- TASK GOAL -
In the listing below, find each line that holds the string "greeting" and copy it.

- RAW DATA -
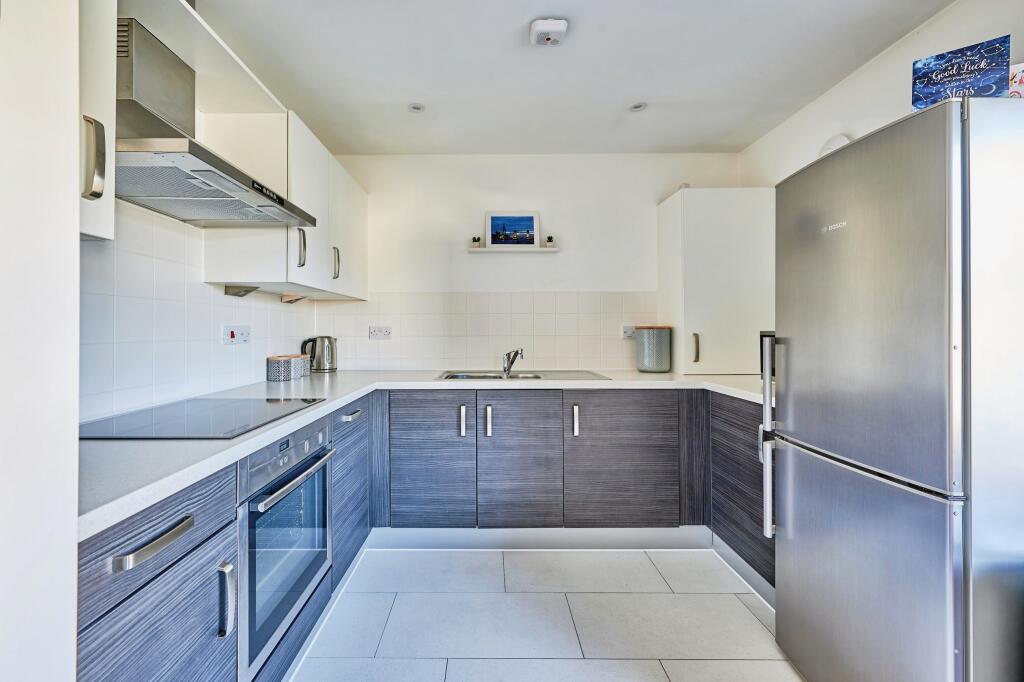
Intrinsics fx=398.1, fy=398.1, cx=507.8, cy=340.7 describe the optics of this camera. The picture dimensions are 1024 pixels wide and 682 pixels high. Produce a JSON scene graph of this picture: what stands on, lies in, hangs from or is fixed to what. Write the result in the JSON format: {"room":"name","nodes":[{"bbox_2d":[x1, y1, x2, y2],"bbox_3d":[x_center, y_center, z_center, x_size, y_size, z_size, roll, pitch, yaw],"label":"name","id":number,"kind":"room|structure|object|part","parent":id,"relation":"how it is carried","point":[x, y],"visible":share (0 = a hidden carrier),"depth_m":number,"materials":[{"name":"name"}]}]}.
{"room":"kitchen","nodes":[
{"label":"kitchen","id":0,"kind":"room"},
{"bbox_2d":[0,0,82,681],"bbox_3d":[-0.861,-0.040,0.200,0.488,2.472,0.908,0,0,0],"label":"wall","id":1,"kind":"structure","parent":0,"point":[77,235],"depth_m":0.55,"materials":[{"name":"white paint"}]},
{"bbox_2d":[80,202,314,424],"bbox_3d":[-1.327,-0.091,0.794,0.135,2.442,4.096,0,0,0],"label":"left wall","id":2,"kind":"structure","parent":0,"point":[207,390],"depth_m":1.52,"materials":[{"name":"white tile"}]},
{"bbox_2d":[73,0,117,240],"bbox_3d":[-1.083,-0.629,0.767,0.366,0.791,0.397,0,0,0],"label":"upper cabinet","id":3,"kind":"object","parent":2,"relation":"attached to","point":[105,203],"visible":0.53,"depth_m":0.91,"materials":[{"name":"white paint"}]},
{"bbox_3d":[-0.930,-0.411,0.896,0.038,0.160,0.030,0,0,0],"label":"handle","id":4,"kind":"part","parent":3,"relation":"part of","materials":[{"name":"silver metal"}]},
{"bbox_2d":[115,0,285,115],"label":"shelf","id":5,"kind":"object","parent":2,"relation":"attached to","point":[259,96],"visible":0.69,"depth_m":1.42,"materials":[{"name":"white"}]},
{"bbox_2d":[116,19,314,227],"bbox_3d":[-1.031,-0.717,1.349,0.477,0.520,0.704,0,0,0],"label":"range hood","id":6,"kind":"object","parent":2,"relation":"attached to","point":[259,205],"visible":0.89,"depth_m":1.25,"materials":[{"name":"silver metal"}]},
{"bbox_2d":[222,324,250,345],"bbox_3d":[-1.278,-0.029,1.881,0.016,0.089,0.168,0,0,0],"label":"cooker switch","id":7,"kind":"object","parent":2,"relation":"attached to","point":[241,331],"visible":0.98,"depth_m":1.86,"materials":[{"name":"white plastic"}]},
{"bbox_2d":[200,99,367,300],"bbox_3d":[-1.114,-0.644,2.295,0.367,0.763,1.190,0,0,0],"label":"upper cabinet","id":8,"kind":"object","parent":2,"relation":"attached to","point":[223,279],"visible":0.7,"depth_m":1.85,"materials":[{"name":"white"}]},
{"bbox_2d":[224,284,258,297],"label":"under-cabinet light","id":9,"kind":"object","parent":8,"relation":"attached to","point":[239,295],"visible":0.98,"depth_m":1.84,"materials":[{"name":"silver metal"}]},
{"bbox_2d":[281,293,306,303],"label":"under-cabinet light","id":10,"kind":"object","parent":8,"relation":"attached to","point":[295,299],"visible":0.99,"depth_m":2.22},
{"bbox_3d":[-0.956,-0.426,1.834,0.036,0.175,0.026,0,0,0],"label":"handle","id":11,"kind":"part","parent":8,"relation":"part of","materials":[{"name":"silver metal"}]},
{"bbox_3d":[-0.961,-0.429,2.217,0.034,0.172,0.022,0,0,0],"label":"handle","id":12,"kind":"part","parent":8,"relation":"part of","materials":[{"name":"silver metal"}]},
{"bbox_2d":[315,155,739,372],"bbox_3d":[0.150,-0.126,2.894,3.127,2.432,0.134,0,0,0],"label":"back wall","id":13,"kind":"structure","parent":0,"point":[624,279],"depth_m":2.83,"materials":[{"name":"white paint"}]},
{"bbox_2d":[368,325,391,339],"bbox_3d":[-0.886,-0.056,2.749,0.167,0.088,0.019,0,0,0],"label":"wall socket","id":14,"kind":"object","parent":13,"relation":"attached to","point":[383,333],"visible":0.99,"depth_m":2.75,"materials":[{"name":"white plastic"}]},
{"bbox_2d":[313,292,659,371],"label":"tile backsplash","id":15,"kind":"structure","parent":13,"relation":"attached to","point":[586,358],"depth_m":2.82,"materials":[{"name":"white tile"}]},
{"bbox_2d":[621,325,635,339],"bbox_3d":[0.870,-0.059,2.780,0.137,0.091,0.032,0,0,0],"label":"wall socket","id":16,"kind":"object","parent":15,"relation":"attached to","point":[628,333],"visible":0.86,"depth_m":2.78,"materials":[{"name":"white plastic"}]},
{"bbox_2d":[468,246,558,251],"bbox_3d":[0.041,-0.637,2.823,0.610,0.028,0.117,0,0,0],"label":"wall shelf","id":17,"kind":"object","parent":13,"relation":"attached to","point":[483,249],"visible":0.93,"depth_m":2.76,"materials":[{"name":"white wood"}]},
{"bbox_2d":[471,236,480,246],"bbox_3d":[-0.227,-0.697,2.818,0.060,0.080,0.060,0,0,0],"label":"small plant","id":18,"kind":"object","parent":17,"relation":"on","point":[477,239],"visible":0.91,"depth_m":2.80,"materials":[{"name":"green plant"}]},
{"bbox_2d":[486,211,538,247],"bbox_3d":[0.027,-0.789,2.841,0.365,0.255,0.031,0,0,0],"label":"picture frame","id":19,"kind":"object","parent":17,"relation":"on","point":[493,217],"visible":0.99,"depth_m":2.83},
{"bbox_2d":[545,235,554,246],"bbox_3d":[0.297,-0.706,2.838,0.062,0.083,0.061,0,0,0],"label":"potted plant","id":20,"kind":"object","parent":17,"relation":"on","point":[550,241],"visible":0.89,"depth_m":2.82,"materials":[{"name":"green plant"}]},
{"bbox_2d":[284,543,805,681],"bbox_3d":[0.222,1.213,0.639,3.051,0.099,4.455,0,0,0],"label":"floor","id":21,"kind":"structure","parent":0,"point":[732,595],"depth_m":1.64,"materials":[{"name":"tile"}]},
{"bbox_2d":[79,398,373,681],"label":"left base cabinets","id":22,"kind":"object","parent":21,"relation":"on","point":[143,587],"visible":0.41,"depth_m":0.88,"materials":[{"name":"grey laminate"}]},
{"bbox_3d":[-0.692,0.397,0.797,0.042,0.021,0.163,0,0,0],"label":"drawer pull","id":23,"kind":"part","parent":22,"relation":"part of","materials":[{"name":"silver metal"}]},
{"bbox_3d":[-0.692,0.634,0.976,0.031,0.164,0.020,0,0,0],"label":"handle","id":24,"kind":"part","parent":22,"relation":"part of","materials":[{"name":"silver metal"}]},
{"bbox_2d":[236,416,334,681],"bbox_3d":[-0.914,0.615,1.342,0.558,0.640,0.567,0,0,0],"label":"oven","id":25,"kind":"object","parent":22,"relation":"in","point":[319,478],"visible":0.51,"depth_m":1.23,"materials":[{"name":"silver metal"}]},
{"bbox_3d":[-0.643,0.428,1.301,0.060,0.025,0.488,0,0,0],"label":"oven handle","id":26,"kind":"part","parent":25,"relation":"part of","materials":[{"name":"silver metal"}]},
{"bbox_2d":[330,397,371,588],"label":"base cabinet","id":27,"kind":"object","parent":21,"relation":"on","point":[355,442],"visible":0.22,"depth_m":1.86,"materials":[{"name":"grey wood"}]},
{"bbox_3d":[-0.704,0.338,1.806,0.045,0.019,0.158,0,0,0],"label":"drawer pull","id":28,"kind":"part","parent":27,"relation":"part of","materials":[{"name":"silver metal"}]},
{"bbox_2d":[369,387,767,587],"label":"base cabinet run","id":29,"kind":"object","parent":21,"relation":"on","point":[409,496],"visible":0.59,"depth_m":2.14,"materials":[{"name":"grey wood"}]},
{"bbox_2d":[79,368,771,539],"bbox_3d":[-0.003,0.271,1.562,2.732,0.037,1.792,0,0,0],"label":"countertop","id":30,"kind":"structure","parent":29,"relation":"on","point":[169,488],"depth_m":1.10,"materials":[{"name":"white stone"}]},
{"bbox_2d":[80,396,325,439],"bbox_3d":[-0.974,0.234,1.275,0.531,0.009,0.565,0,0,0],"label":"induction hob","id":31,"kind":"object","parent":30,"relation":"in","point":[227,426],"visible":0.96,"depth_m":1.19,"materials":[{"name":"black glass"}]},
{"bbox_2d":[267,355,293,381],"bbox_3d":[-1.236,0.147,2.162,0.110,0.128,0.109,0,0,0],"label":"canister","id":32,"kind":"object","parent":30,"relation":"on","point":[277,372],"visible":0.99,"depth_m":2.12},
{"bbox_2d":[293,353,309,377],"bbox_3d":[-1.231,0.142,2.353,0.108,0.128,0.107,0,0,0],"label":"canister","id":33,"kind":"object","parent":30,"relation":"on","point":[307,368],"visible":0.59,"depth_m":2.32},
{"bbox_2d":[301,336,337,372],"bbox_3d":[-1.222,0.081,2.599,0.218,0.232,0.163,0,0,-27],"label":"kettle","id":34,"kind":"object","parent":30,"relation":"on","point":[323,350],"visible":0.99,"depth_m":2.55,"materials":[{"name":"silver metal"}]},
{"bbox_2d":[437,369,609,380],"bbox_3d":[0.073,0.275,2.462,0.994,0.150,0.519,0,0,0],"label":"sink","id":35,"kind":"object","parent":30,"relation":"in","point":[536,376],"visible":0.44,"depth_m":2.58,"materials":[{"name":"silver metal"}]},
{"bbox_2d":[502,348,523,376],"bbox_3d":[0.032,0.130,2.522,0.103,0.169,0.227,0,0,-35],"label":"tap","id":36,"kind":"object","parent":35,"relation":"on","point":[503,366],"visible":1,"depth_m":2.56,"materials":[{"name":"silver metal"}]},
{"bbox_2d":[635,325,671,371],"bbox_3d":[0.970,0.052,2.678,0.217,0.302,0.213,0,0,0],"label":"canister","id":37,"kind":"object","parent":30,"relation":"on","point":[660,366],"visible":0.99,"depth_m":2.59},
{"bbox_2d":[656,187,775,372],"bbox_3d":[1.373,-0.374,2.634,0.624,1.163,0.461,0,0,0],"label":"cabinet","id":38,"kind":"object","parent":30,"relation":"on","point":[694,325],"visible":0.9,"depth_m":2.44,"materials":[{"name":"white"}]},
{"bbox_3d":[1.142,0.048,2.437,0.026,0.164,0.037,0,0,0],"label":"handle","id":39,"kind":"part","parent":38,"relation":"part of","materials":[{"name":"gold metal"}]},
{"bbox_2d":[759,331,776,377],"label":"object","id":40,"kind":"object","parent":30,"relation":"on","point":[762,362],"visible":0.08,"depth_m":2.22,"materials":[{"name":"black metal"}]},
{"bbox_3d":[-0.429,0.666,2.157,0.444,0.694,0.064,0,0,0],"label":"door","id":41,"kind":"part","parent":29,"relation":"part of","materials":[{"name":"grey wood"}]},
{"bbox_3d":[-0.253,0.436,2.183,0.019,0.161,0.038,0,0,0],"label":"handle","id":42,"kind":"part","parent":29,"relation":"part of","materials":[{"name":"silver metal"}]},
{"bbox_3d":[-0.112,0.445,2.196,0.020,0.159,0.037,0,0,0],"label":"handle","id":43,"kind":"part","parent":29,"relation":"part of","materials":[{"name":"silver metal"}]},
{"bbox_3d":[0.052,0.673,2.164,0.442,0.704,0.076,0,0,0],"label":"door","id":44,"kind":"part","parent":29,"relation":"part of","materials":[{"name":"wood"}]},
{"bbox_2d":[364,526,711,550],"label":"plinth","id":45,"kind":"object","parent":29,"relation":"attached to","point":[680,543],"visible":0.75,"depth_m":2.21,"materials":[{"name":"white"}]},
{"bbox_3d":[0.369,0.436,2.187,0.019,0.159,0.037,0,0,0],"label":"handle","id":46,"kind":"part","parent":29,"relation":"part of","materials":[{"name":"silver metal"}]},
{"bbox_3d":[0.618,0.671,2.177,0.579,0.682,0.070,0,0,0],"label":"cabinet door","id":47,"kind":"part","parent":29,"relation":"part of","materials":[{"name":"wood"}]},
{"bbox_2d":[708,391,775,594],"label":"right base cabinet","id":48,"kind":"object","parent":21,"relation":"on","point":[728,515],"visible":0.24,"depth_m":1.89,"materials":[{"name":"wood"}]},
{"bbox_2d":[767,97,1023,681],"bbox_3d":[1.344,0.285,1.205,0.769,1.732,0.596,0,0,0],"label":"refrigerator","id":49,"kind":"object","parent":21,"relation":"on","point":[886,219],"visible":0.99,"depth_m":1.01,"materials":[{"name":"silver metal"}]},
{"bbox_3d":[0.918,0.339,1.405,0.055,0.661,0.053,0,0,0],"label":"handle","id":50,"kind":"part","parent":49,"relation":"part of","materials":[{"name":"silver metal"}]},
{"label":"freezer drawer","id":51,"kind":"part","parent":49,"relation":"part of","materials":[{"name":"silver metal"}]},
{"bbox_2d":[912,35,1012,106],"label":"greeting card","id":52,"kind":"object","parent":49,"relation":"on","point":[952,68],"visible":0.83,"depth_m":1.12,"materials":[{"name":"blue paper"}]},
{"bbox_2d":[1008,62,1023,98],"bbox_3d":[1.480,-0.694,1.123,0.142,0.157,0.120,0,0,26],"label":"greeting card","id":53,"kind":"object","parent":49,"relation":"on","point":[1020,74],"visible":0.57,"depth_m":1.11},
{"bbox_2d":[192,0,955,154],"bbox_3d":[0.187,-1.351,0.883,3.182,0.110,4.475,0,0,0],"label":"ceiling","id":54,"kind":"structure","parent":0,"point":[680,144],"depth_m":1.89,"materials":[{"name":"white paint"}]},
{"bbox_2d":[408,102,425,112],"bbox_3d":[-0.522,-1.322,2.260,0.096,0.008,0.095,0,0,0],"label":"ceiling light","id":55,"kind":"object","parent":54,"relation":"in","point":[415,108],"visible":0.99,"depth_m":2.26,"materials":[{"name":"white"}]},
{"bbox_2d":[529,18,567,45],"bbox_3d":[0.168,-1.285,1.670,0.144,0.048,0.131,0,0,0],"label":"smoke detector","id":56,"kind":"object","parent":54,"relation":"attached to","point":[554,26],"visible":0.99,"depth_m":1.64,"materials":[{"name":"white plastic"}]},
{"bbox_2d":[629,101,646,111],"bbox_3d":[0.735,-1.325,2.255,0.094,0.008,0.094,0,0,0],"label":"ceiling light","id":57,"kind":"object","parent":54,"relation":"in","point":[638,108],"visible":0.99,"depth_m":2.25,"materials":[{"name":"white"}]},
{"bbox_2d":[739,0,1023,187],"bbox_3d":[1.760,-0.128,0.823,0.127,2.430,4.040,0,0,0],"label":"right wall","id":58,"kind":"structure","parent":0,"point":[934,26],"depth_m":1.88,"materials":[{"name":"white paint"}]},
{"bbox_2d":[819,134,851,156],"bbox_3d":[1.682,-0.974,2.057,0.044,0.173,0.188,0,0,0],"label":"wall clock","id":59,"kind":"object","parent":58,"relation":"attached to","point":[836,142],"visible":0.31,"depth_m":2.04,"materials":[{"name":"white"}]}
]}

- RESULT -
{"bbox_2d":[912,35,1012,106],"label":"greeting card","id":52,"kind":"object","parent":49,"relation":"on","point":[952,68],"visible":0.83,"depth_m":1.12,"materials":[{"name":"blue paper"}]},
{"bbox_2d":[1008,62,1023,98],"bbox_3d":[1.480,-0.694,1.123,0.142,0.157,0.120,0,0,26],"label":"greeting card","id":53,"kind":"object","parent":49,"relation":"on","point":[1020,74],"visible":0.57,"depth_m":1.11},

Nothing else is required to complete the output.